Dr Gordon Joyce says vaccine could take a year to develop

Galwayman Gordon Joyce, Chief of Structural Biology at the Walter Reed Army Institute of Research in Washington DC, is at the forefront of the work being done across the world to find a vaccine for the Coronavirus.

Dr Joyce was interviewed on Iris Aniar on RTÉ Raidió na Gaeltachta about his work.

Dr. Joyce grew up in Moycullen, where he went to national school, and attended the Bish in Galway for secondary school. His father, Michael Joyce, is from Leitir Mealláin in Connemara. The group he heads up have spent years researching other viruses such as HIV and Ebola, but they are now focused entirely on COVID-19.

“There are one hundred groups across the world working on a vaccine, and some clinical trials have started...We don’t know yet which vaccine might work... we need a vaccine that’s safe and gives immunity.”

'There are 200 people all working on developing the vaccine. We’re talking to health institutes and pharmaceutical companies every day'

“We know the vaccine has worked in animals, but we don’t know yet if it gives immunity in people... There’s a vaccine here in the US and another in China. When the results of the trials come back, we can see then if it’s effective, and go on then to mass production, but we don’t know as yet.”

He said that developing the vaccine would take time, and couldn’t answer on how long it would take.“We’ve been working here for three months on the vaccine. There are groups across the world working on it... A year or more  probably. In normal times, developing a vaccine can take five or ten years... but with COVID-19, I think it will be more rapid.”
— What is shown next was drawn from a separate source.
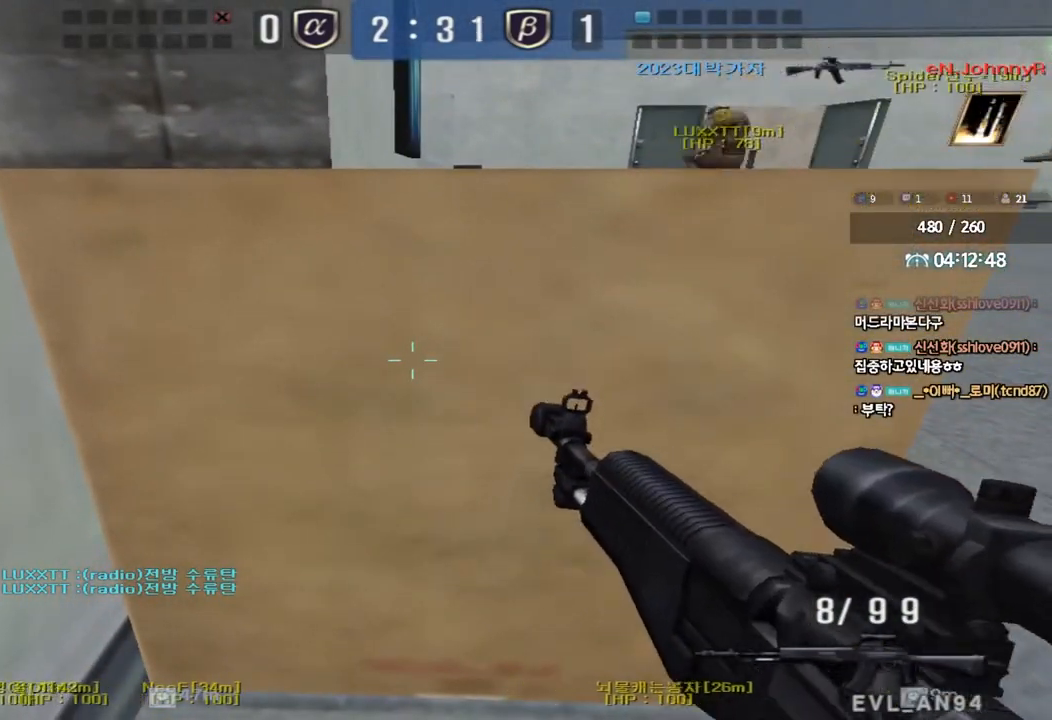
{"keys": ["ctrl"], "events": []}
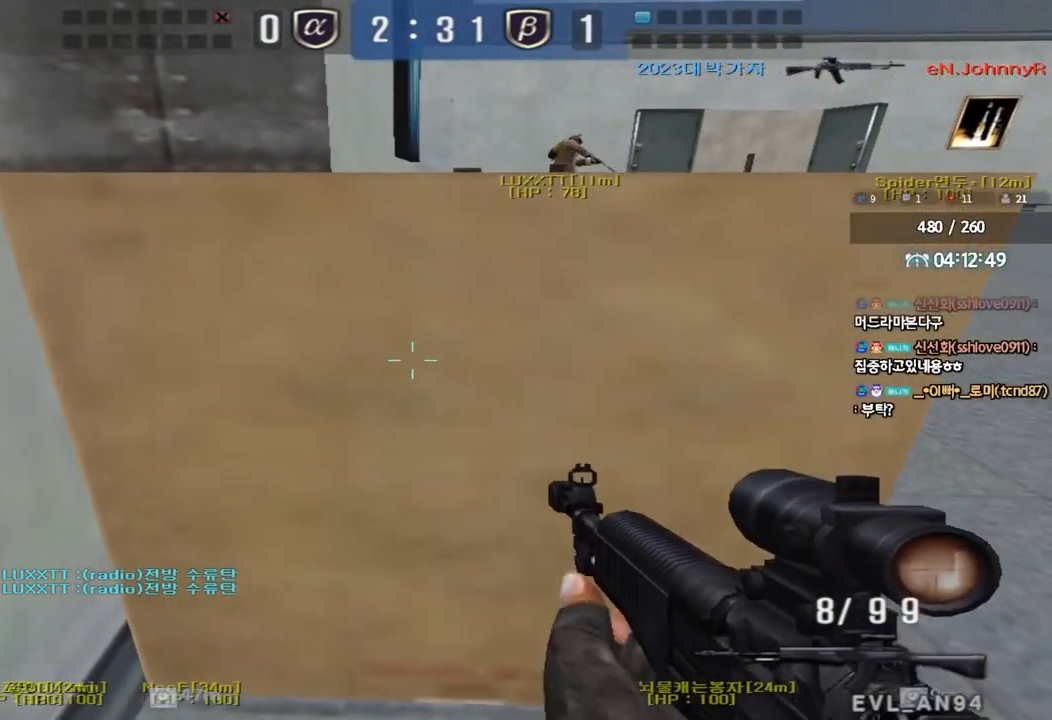
{"keys": ["d", "s"], "events": [[233, "ctrl", "up"], [233, "s", "down"], [250, "d", "down"], [333, "ctrl", "down"], [417, "ctrl", "up"]]}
Dr Joyce described the huge collective effort, and the collaborative nature of the work. “There are normally ten or twenty people in my group, but now there are two hundred people from the institute all working on developing the vaccine. But we’re not working in isolation. We’re talking to health institutes and pharmaceutical companies every day, sharing information, with phonecalls at 11 pm and 4am sometimes, talking every day...”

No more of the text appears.